* Problem description
Output the data below exactly, without images.

* Material provided
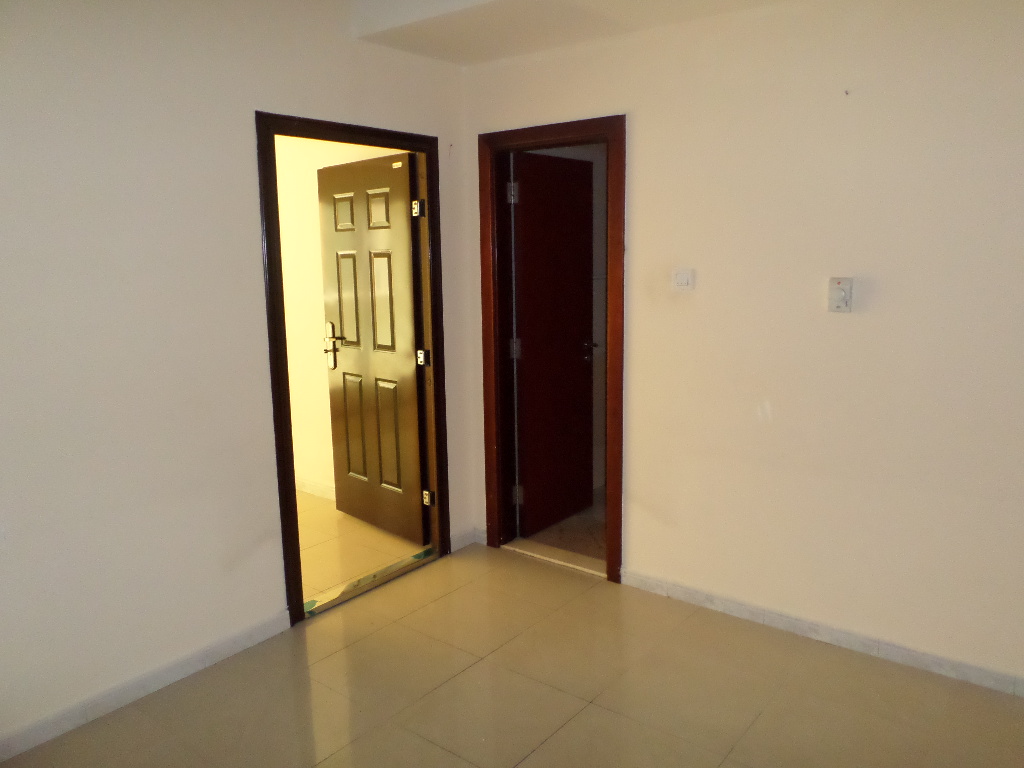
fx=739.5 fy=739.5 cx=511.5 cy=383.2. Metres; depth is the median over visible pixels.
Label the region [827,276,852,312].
thermostat
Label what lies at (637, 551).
right wall
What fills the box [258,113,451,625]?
door frame
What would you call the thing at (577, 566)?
door threshold
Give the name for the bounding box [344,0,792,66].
ceiling
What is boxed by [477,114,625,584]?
door frame
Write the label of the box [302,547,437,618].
door threshold
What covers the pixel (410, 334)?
door
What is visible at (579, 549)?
hallway floor
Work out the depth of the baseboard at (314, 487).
4.83 m
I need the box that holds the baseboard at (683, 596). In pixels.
[620,569,1023,696]
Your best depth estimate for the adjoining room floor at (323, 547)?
4.00 m
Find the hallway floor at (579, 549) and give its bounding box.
[516,485,607,566]
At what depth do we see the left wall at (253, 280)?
2.54 m
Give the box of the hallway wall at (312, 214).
[276,136,394,496]
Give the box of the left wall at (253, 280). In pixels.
[0,0,473,755]
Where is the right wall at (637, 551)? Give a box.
[461,0,1023,692]
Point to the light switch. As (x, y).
(679, 276)
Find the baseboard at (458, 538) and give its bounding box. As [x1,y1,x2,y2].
[448,527,479,552]
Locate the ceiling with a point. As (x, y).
(418, 18)
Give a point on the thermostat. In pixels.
(840, 297)
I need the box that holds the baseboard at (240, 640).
[0,608,293,763]
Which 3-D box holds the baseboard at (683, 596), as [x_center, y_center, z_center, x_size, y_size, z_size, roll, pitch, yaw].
[1.478,1.013,2.756,2.490,0.079,0.014,7,12,38]
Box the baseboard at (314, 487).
[295,476,335,500]
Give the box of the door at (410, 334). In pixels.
[318,148,428,542]
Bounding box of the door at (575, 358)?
[512,150,595,537]
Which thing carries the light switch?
attached to the right wall at (637, 551)
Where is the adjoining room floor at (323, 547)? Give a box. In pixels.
[294,487,429,605]
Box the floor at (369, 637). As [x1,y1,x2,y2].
[0,540,1023,767]
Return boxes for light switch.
[671,268,694,290]
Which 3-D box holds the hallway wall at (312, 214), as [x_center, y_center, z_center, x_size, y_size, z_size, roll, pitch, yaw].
[-1.532,-0.547,4.904,3.144,2.528,0.129,7,12,38]
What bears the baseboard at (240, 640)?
attached to the left wall at (253, 280)
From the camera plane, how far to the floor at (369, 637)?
2.60 m
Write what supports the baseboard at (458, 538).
attached to the left wall at (253, 280)
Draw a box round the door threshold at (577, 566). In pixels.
[502,538,607,577]
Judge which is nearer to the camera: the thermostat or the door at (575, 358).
the thermostat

* Exercise response
fx=739.5 fy=739.5 cx=511.5 cy=383.2. Metres; depth is the median over visible pixels.
Label the region [827,276,852,312].
thermostat
Label what lies at (637, 551).
right wall
What fills the box [258,113,451,625]?
door frame
What would you call the thing at (577, 566)?
door threshold
Give the name for the bounding box [344,0,792,66].
ceiling
What is boxed by [477,114,625,584]?
door frame
Write the label of the box [302,547,437,618].
door threshold
What covers the pixel (410, 334)?
door
What is visible at (579, 549)?
hallway floor
Work out the depth of the baseboard at (314, 487).
4.83 m
I need the box that holds the baseboard at (683, 596). In pixels.
[620,569,1023,696]
Your best depth estimate for the adjoining room floor at (323, 547)?
4.00 m
Find the hallway floor at (579, 549) and give its bounding box.
[516,485,607,566]
At what depth do we see the left wall at (253, 280)?
2.54 m
Give the box of the hallway wall at (312, 214).
[276,136,394,496]
Give the box of the left wall at (253, 280). In pixels.
[0,0,473,755]
Where is the right wall at (637, 551)? Give a box.
[461,0,1023,692]
Point to the light switch. As (x, y).
(679, 276)
Find the baseboard at (458, 538) and give its bounding box. As [x1,y1,x2,y2].
[448,527,479,552]
Locate the ceiling with a point. As (x, y).
(418, 18)
Give a point on the thermostat. In pixels.
(840, 297)
I need the box that holds the baseboard at (240, 640).
[0,608,293,763]
Which 3-D box holds the baseboard at (683, 596), as [x_center, y_center, z_center, x_size, y_size, z_size, roll, pitch, yaw].
[1.478,1.013,2.756,2.490,0.079,0.014,7,12,38]
Box the baseboard at (314, 487).
[295,476,335,500]
Give the box of the door at (410, 334). In pixels.
[318,148,428,542]
Bounding box of the door at (575, 358)?
[512,150,595,537]
Which thing carries the light switch?
attached to the right wall at (637, 551)
Where is the adjoining room floor at (323, 547)? Give a box. In pixels.
[294,487,429,605]
Box the floor at (369, 637). As [x1,y1,x2,y2].
[0,540,1023,767]
Return boxes for light switch.
[671,268,694,290]
Which 3-D box holds the hallway wall at (312, 214), as [x_center, y_center, z_center, x_size, y_size, z_size, roll, pitch, yaw].
[-1.532,-0.547,4.904,3.144,2.528,0.129,7,12,38]
What bears the baseboard at (240, 640)?
attached to the left wall at (253, 280)
From the camera plane, how far to the floor at (369, 637)?
2.60 m
Write what supports the baseboard at (458, 538).
attached to the left wall at (253, 280)
Draw a box round the door threshold at (577, 566). In pixels.
[502,538,607,577]
Judge which is nearer to the camera: the thermostat or the door at (575, 358).
the thermostat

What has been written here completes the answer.